SAPPORO – A recent experiment has found that of three types of plastic, vinyl chloride produces the largest amount of dioxin when burned and nonplastic substances produce more dioxin when burned together with chlorine compounds, according to researchers.
The test was conducted by a research group formed jointly by the Gifu Prefectural Institute of Health and Environmental Sciences and the National Institute for Environmental Studies. The results were announced Tuesday to an environmental science conference in Sapporo.
Scientists already know that dioxin, a carcinogen, is produced through burning, particularly plastics, but it is unclear how much dioxin is produced by each substance.
The experiments could prove useful in efforts to reduce the amount of dioxin being released into the environment.

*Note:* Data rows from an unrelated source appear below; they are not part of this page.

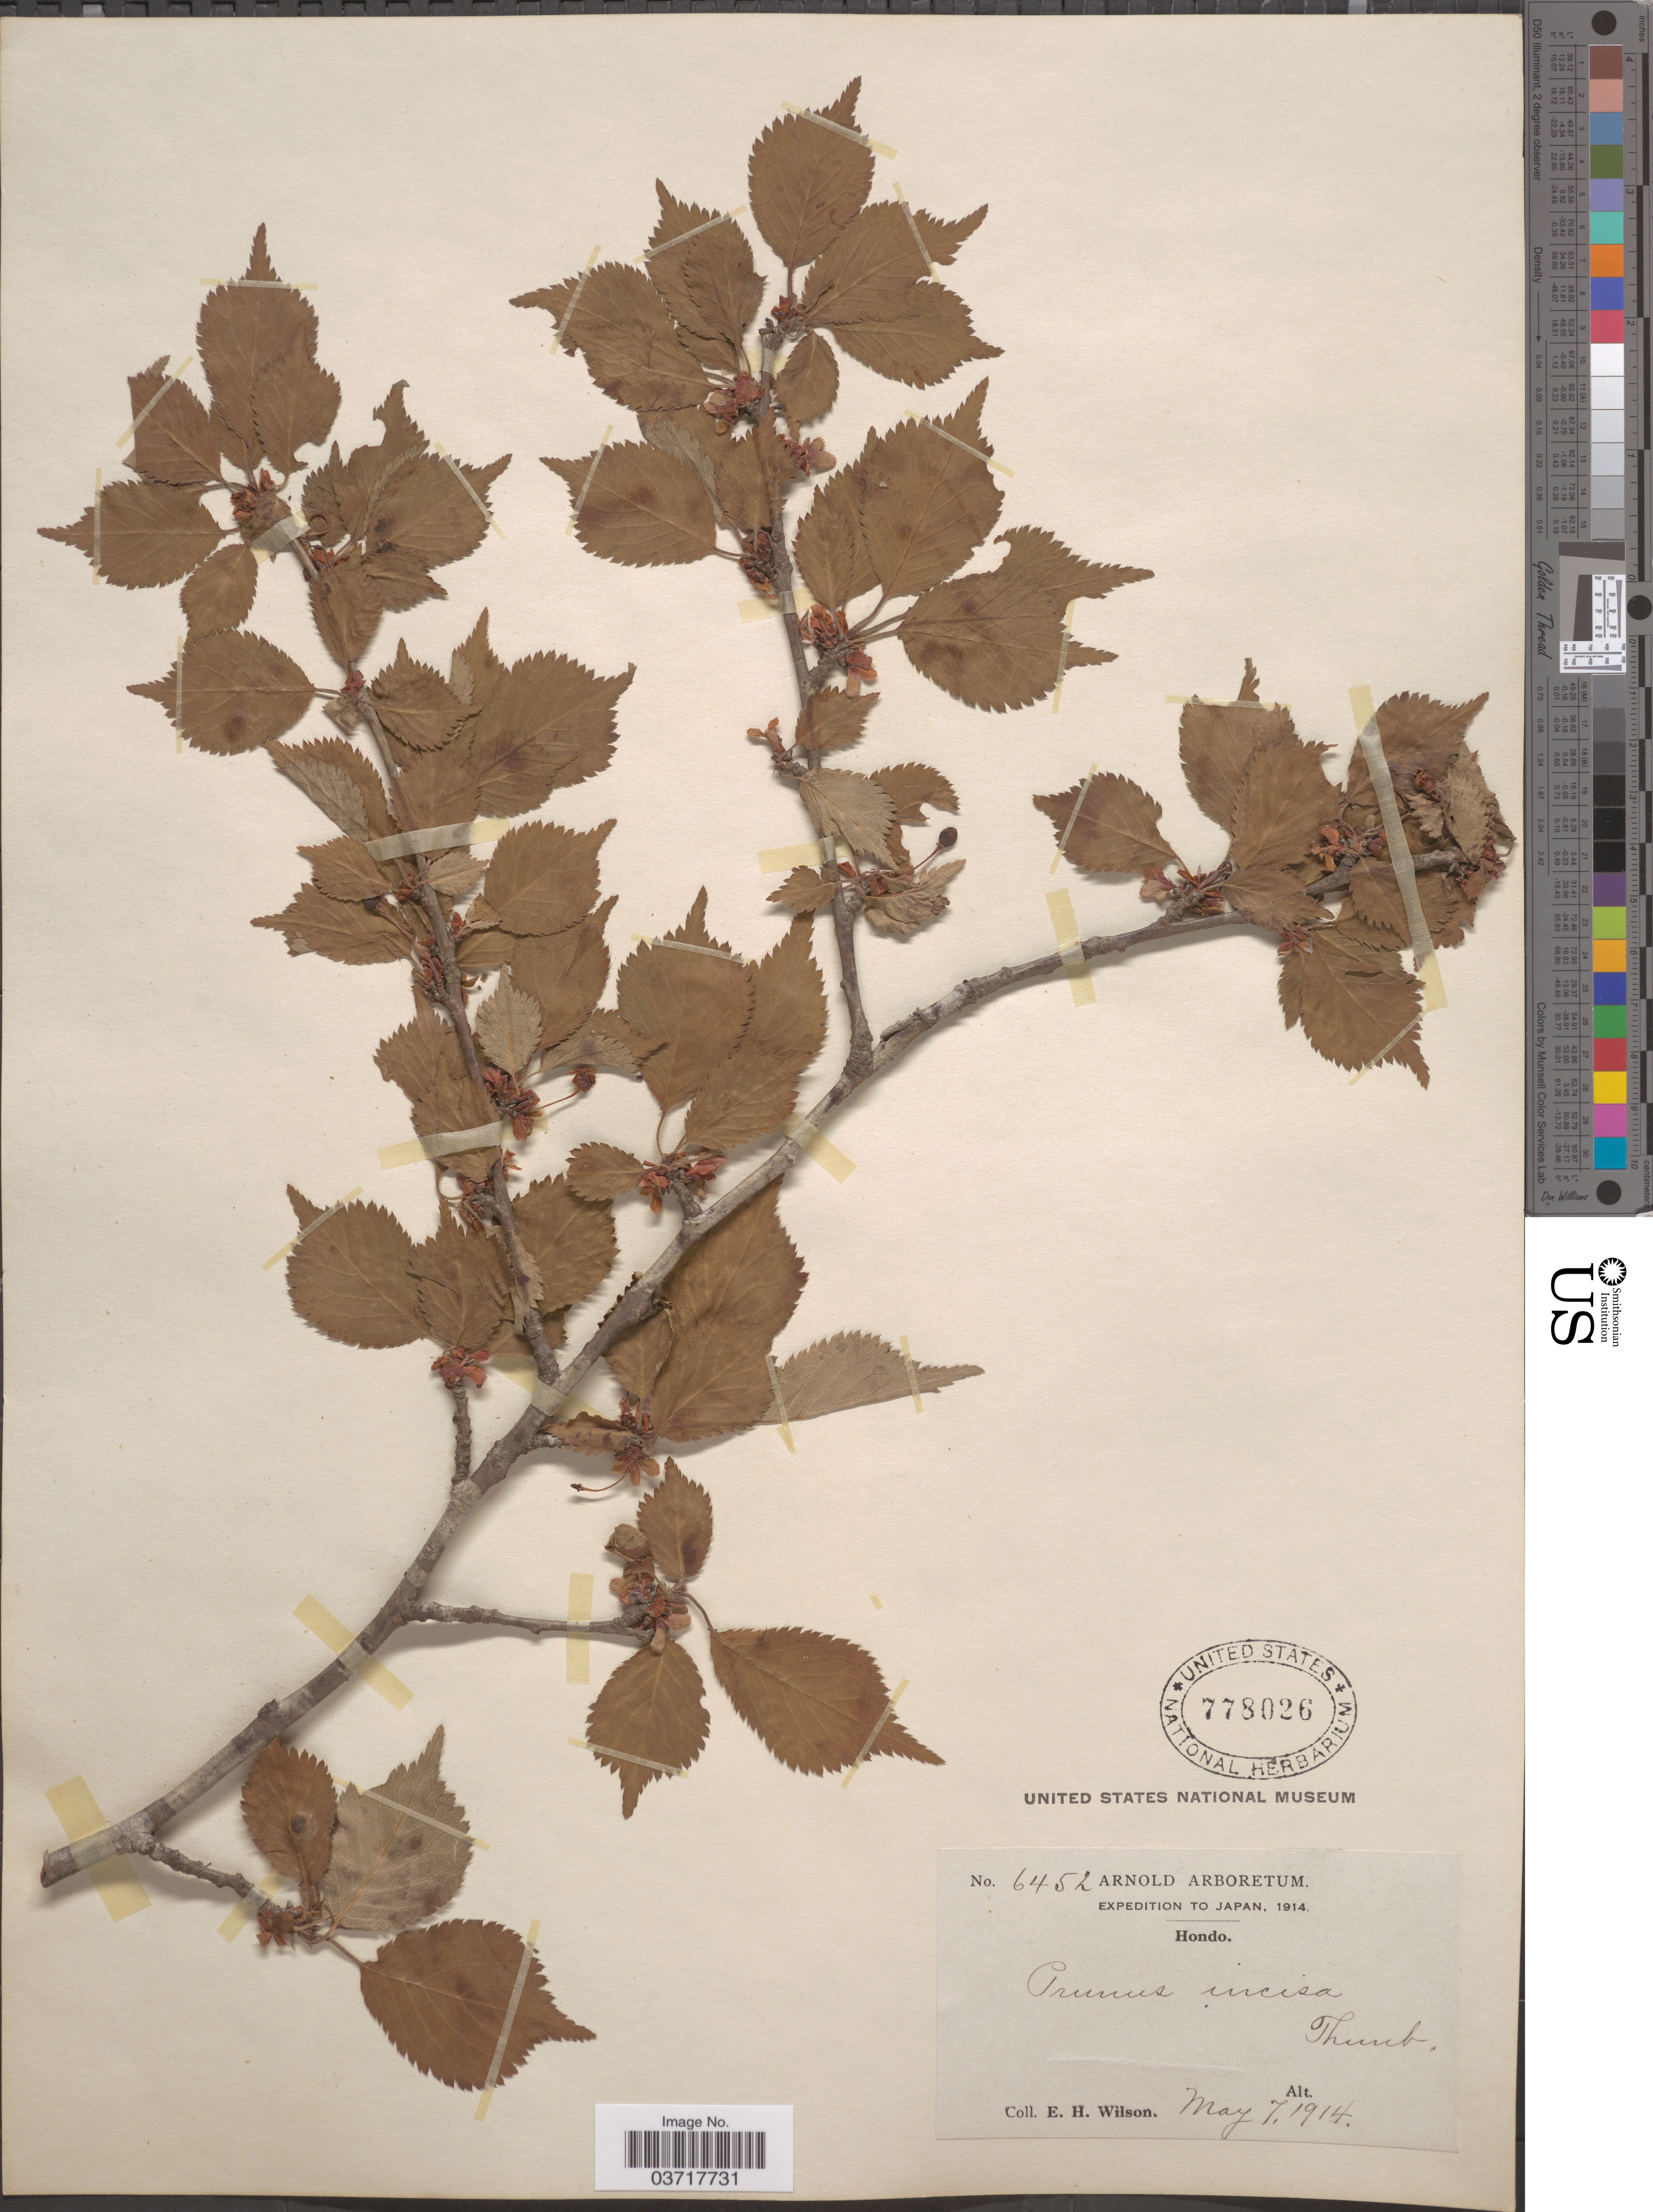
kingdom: Plantae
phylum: Tracheophyta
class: Magnoliopsida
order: Rosales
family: Rosaceae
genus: Prunus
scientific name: Prunus incisa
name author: Thunb.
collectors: E. Wilson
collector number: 6452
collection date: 1914-05-07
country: Japan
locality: Hondo.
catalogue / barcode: US 778026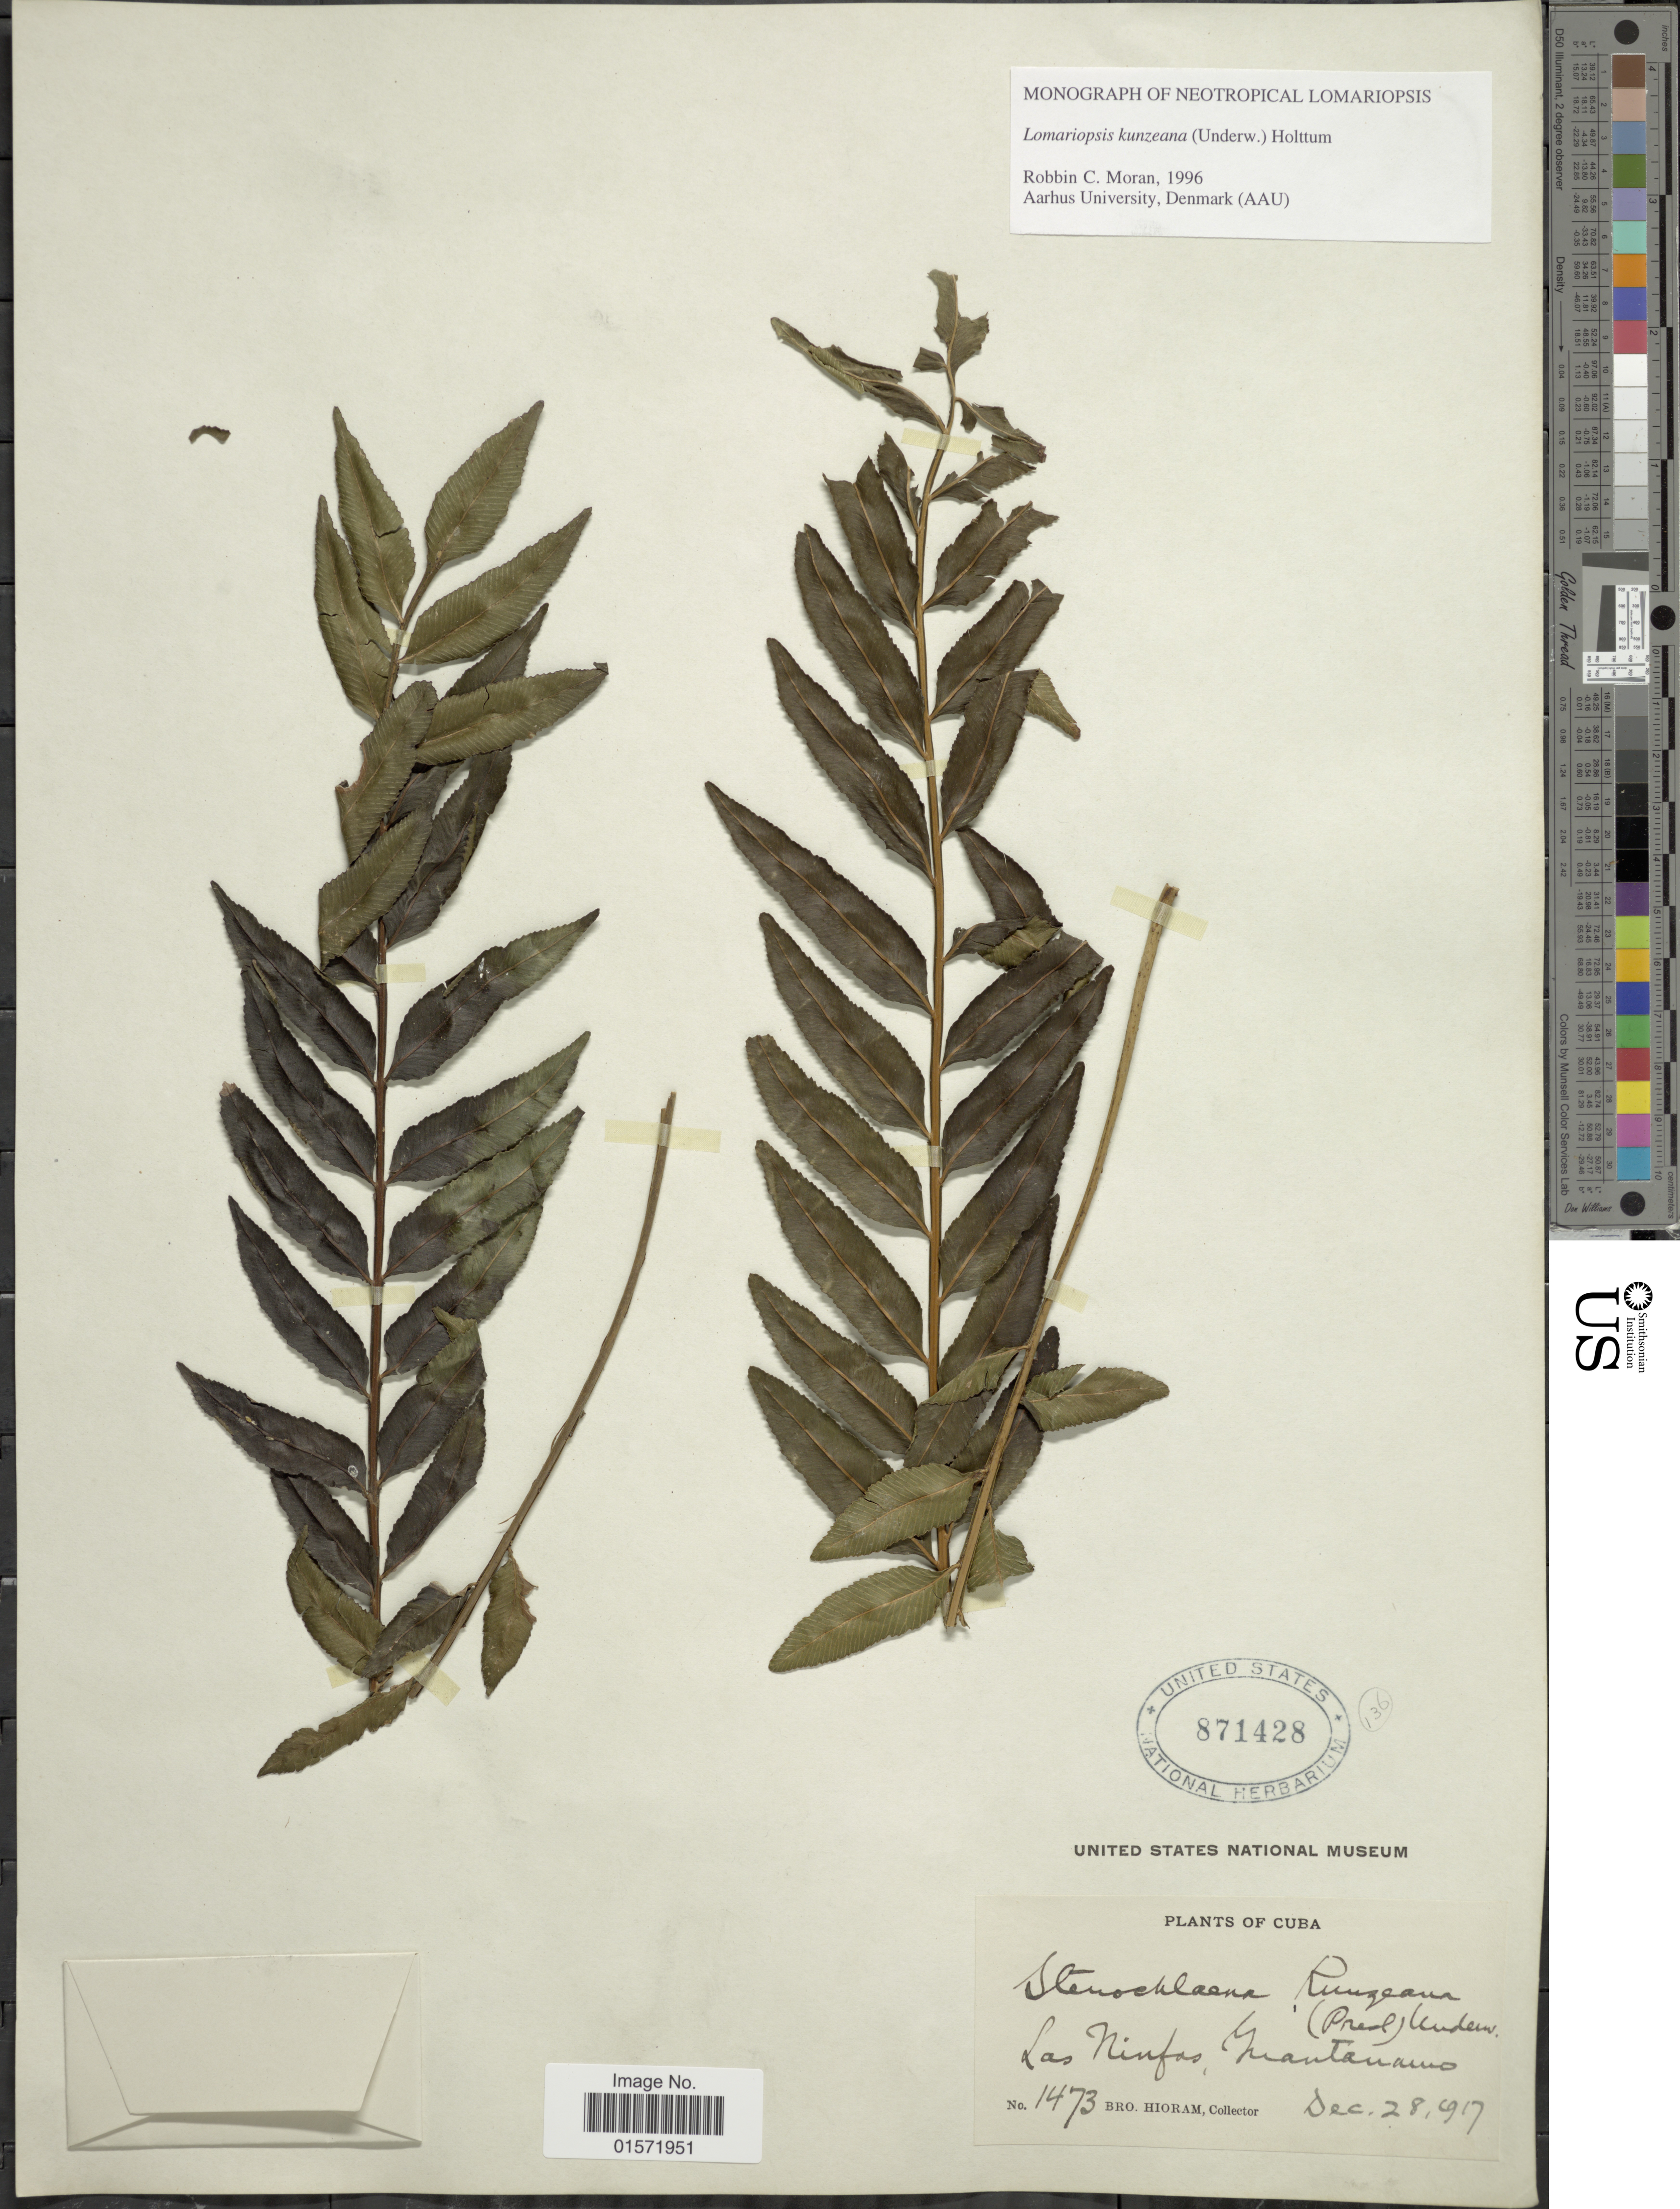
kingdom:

The researchers used small incinerators to burn three types of plastic under various conditions.
In addition to vinyl chloride, the other substances were polystyrene, used in foam packaging, and polyethylene, which is found in many household products.
The experiment measured the amount of the most poisonous dioxin found in a cubic meter of gas emitted from the burning. Measurements were in nanograms, each being one-billionth of a gram.
Vinyl chloride produced 16 nanograms of dioxin per cubic meter, the highest amount of the three plastics. For polystyrene, the amount was 0.28 nanograms, and for polyethylene, 1.2 nanograms.
The numbers increased when the plastics were incinerated together. When vinyl chloride and polyethylene were mixed, the amount rose to 19 nanograms.
The same tendency was observed when nonplastic substances were added. Newspaper soaked in table salt or burned with vinyl each produced more than 30 nanograms of dioxin. Newspaper alone, by comparison, produced a mere 0.17 nanogram.
The researchers concluded that even seemingly innocuous materials like newspaper can increase the dioxin produced when burned with compounds containing chlorine.
The finding also highlights the importance of separating garbage before it is incinerated, they said.
In recent years, manufacturers have cut back on their use of vinyl chloride, used for containers, wrapping materials and other products, following reports that it produces large amounts of dioxin when burned.
Waste plant lawsuit
KOBE (Kyodo) About 300 residents of Ichikawa, Hyogo Prefecture, filed a joint suit Wednesday seeking to stop three town governments from proceeding with a plan to build a facility to make fuel out of burnable waste.
The group filed the suit with the Kobe District Court, claiming the production of the fuel will generate cancer-causing dioxin and related substances.
The residents are demanding that the administrative union comprising the towns of Ichikawa, Okawachi and Kanzaki not spend the 1.56 billion yen earmarked this fiscal year for building the facility in Ichikawa.
The towns estimate the facility will cost 4.14 billion yen to build.
An administrative official said the towns have yet to receive the approval of the Health and Welfare Ministry to build the facility and have not purchased the land where it is to be constructed.
The group argues that the towns will have to pay high prices for the land, as landowners will be reluctant to sell property to build a waste disposal facility.